The radical polarization of our national politics and cultural zeitgeist coincides with a rising tolerance for apathy about direct attacks on Jewish students, Jewish spaces, and Jewish symbols. To be clear, extremist elements from across the political spectrum are guilty of tolerating — and even encouraging — these disturbing actions, and their dehumanizing and debilitating effects on the wellbeing of Jewish students.

This troubling environment can impact every part of a Jewish student’s experience. A recent joint survey by Hillel and the ADL found that 15% of Jewish students across the country feel the need to hide their identities at their own schools for fear of being harassed. Many report feeling safe only at Hillel and other Jewish spaces on campus. And some have unenrolled from their chosen universities because they felt marginalized as Jews.

This is vastly different from my own time on campus 15 years ago. When I was a student at Muhlenberg College in the mid-2000s, I encountered one antisemitic incident during my four years of student leadership. Of course, one incident of hatred is one too many, but in my work, I am supporting multiple campuses in confronting incidents of antisemitism on every single week.

One thing that hasn’t changed is that Hillel buildings, relationships with our professionals, and Hillel events around campus remain a safe space for Jewish college students. We are responding to the change in the campus environment as well. Hillel is working with local campus administrators and local law enforcement to ensure that hate against Jews is recorded and investigated. We are fighting back against the Boycott, Divestment, and Sanctions movement that targets Jewish students. We are unapologetically Zionist and are challenging all students — Jewish and non-Jewish — to see the complexity of seeking peace and security in our  Jewish ancestral homeland.
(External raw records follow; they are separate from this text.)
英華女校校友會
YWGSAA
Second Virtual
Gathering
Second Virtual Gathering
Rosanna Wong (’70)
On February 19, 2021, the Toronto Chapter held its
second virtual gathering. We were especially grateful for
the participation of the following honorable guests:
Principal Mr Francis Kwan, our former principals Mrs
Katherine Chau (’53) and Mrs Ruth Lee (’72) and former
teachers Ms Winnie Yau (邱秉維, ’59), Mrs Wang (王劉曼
Jewish students need to know that campus administrators and faculty understand the threats against them, take them seriously, and put policies in place to protect them. They need their peers to comprehend the generational trauma of persecution that today’s Jewish college students are dealing with. They benefit when other student organizations and teams stand with them in solidarity against hate.

Despite the challenging environment on campus, Hillel is seeing rising participation in its programming and Jewish learning at colleges and universities across the country. Jewish students are exploring and celebrating their connections to Israel and learning about the history and challenges of the modern Jewish state, its politics, and its people. Our students are seeking out vibrant Jewish life, and they are thriving.

While being a Jewish college student today can be complicated, Hillel is there to empower Jewish students to own their Jewish story and proclaim their identities on campus with pride. I know that being a Jewish college student will evolve again before my own young daughters step onto campus 15 years from now, and I also know that Hillel will be there to support them, as it has been for the past 100 years, to create new generations of joyful, meaningful, and connected Jewish life on campus.


Jon Falk is the Associate Vice President of Hillel International’s Antisemitism and Israel Action Program and strategic response.